Vienna Day 1: First Impressions

I arrived to Vienna this morning - after getting up at 4am, which is not the best way to start a vacation, to be honest - and here are some first impressions. When I arrive to a new city or a new country, I always like to get "lost". Not in a I-don't-know-where-I-am kind of way but I like to just wander around, take the road less taken, get a feel for the place I visit, the people, and so on. If time allows, I only start with the touristy stuff on the second day. Due to today likely being the last sunny day of my vacation I also ended up doing some touristy stuff but see for yourself...
First off was one of Vienna's most famous sights: Stephansdom, Stephanskirche or Saint Stephen's Cathedral. The Romanesque and Gothic church is the city's most important religious building.
And it's seriously impressive! I don't know whether it is the biggest cathedral I ever visited but I don't think any impressed my quite as much by its size alone. It's not the prettiest church I've ever seen but it's size is something else!
As today indeed my just have been the first, last and only day of my vacation with sunny weather, I decided to walk up almost 500 stairs on one of the towers of the Cathedral to get an overview over Vienna.
It might have been a little exhausting but also very worth it. I don't think there are any higher buildings in Vienna, so you get a great overview and especially the roof of the Cathedral with its multi-colour tiles is very lovely.
The view into another direction. I kind of fell in love with the Cathedral's roof. It's just so gorgeous!
The roof also features a number of coats of arms including the imperial double-eagle of the House of Habsburg-Lorraine.
And off I was to discover a bit of the Graben, a street in the inner city of Vienna. Prominently featured in the picture is the Pestsäule. The "plague column" is a holy trinity column erected after the Great Plague epidemic in 1679.
Some fountain nearby.
And the Peterskirche, a Baroque Roman Catholic parish church near to both Graben and Stephansdom.
And the Fiaker... The horse-drawn carriages Vienna is so famous for. They are allowed a bunch of things, cars aren't.
And the interior of the Peterskirche. Vienna has a lot of pretty churches, which probably isn't too surprising to anyone familiar with either the city or its history.
I actually never imagined just how many Fiaker there would be in Vienna!

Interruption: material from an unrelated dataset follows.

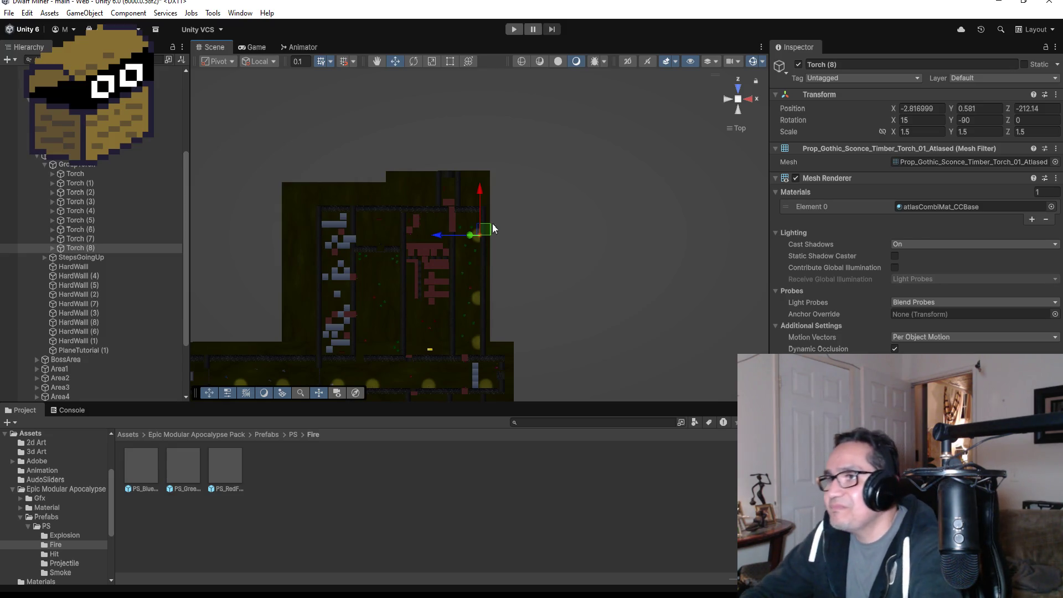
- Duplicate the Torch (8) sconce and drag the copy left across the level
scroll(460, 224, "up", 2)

Gotta admit though that I'm not going to take a carriage ride. Gotta admit again though that I once did just that when I visited Prague many, many years ago.
Here's something I don't really know what it is. I simply saw it on the side of a building, thought it looked interesting and will need to look up what's behind the wall painting.
Yummy yum! L. Heiner, one of the K.u.K. Hoflieferanten meaning that this confectioner was once an imperial and royal purveyor to the court.
Lunch with a view. I don't quite recall the name of the church at the end of the street. I only remember it was a Protestant one.
And the Augustinerkirche. Located next to the Hofburg, the winter palace of the Austrian imperial family, it was the parish church of the imperial court.
Not surprising then that the church also includes some relics of Blessed Emperor Karl, the last ruler of the Austro-Hungarian empire beatified in 2004.
If you step out of the Augustinerkirche, you will find yourself in front of the Austrian national library.
And on the other side of the street you will find the Palais Pallavicini. Quite some entrance ornaments, non?
One of the entrances into the complex that is the Hofburg palace. To be honest, I never imagined just how big the whole complex is!
In this is only the entrance were all the carriages went through. It's not an actual hall where something is really done.
One part of the Hofburg complex...
...and another.
And the part you usually see when you search for the Hofburg. It's the view from the Heldenplatz and today houses the offices of the President of the Federal Republic of Austria.
Another view, this time from the Volksgarten, an adjoining park.
And another view from the Volksgarten: In the background is the town hall and in the foreground some temple that has an art installation inside.
And another pretty view from the Volksgarten. Not quite sure what the building in the background is though I'm sure that the garden will be even more stunning once all the roses have started to bloom.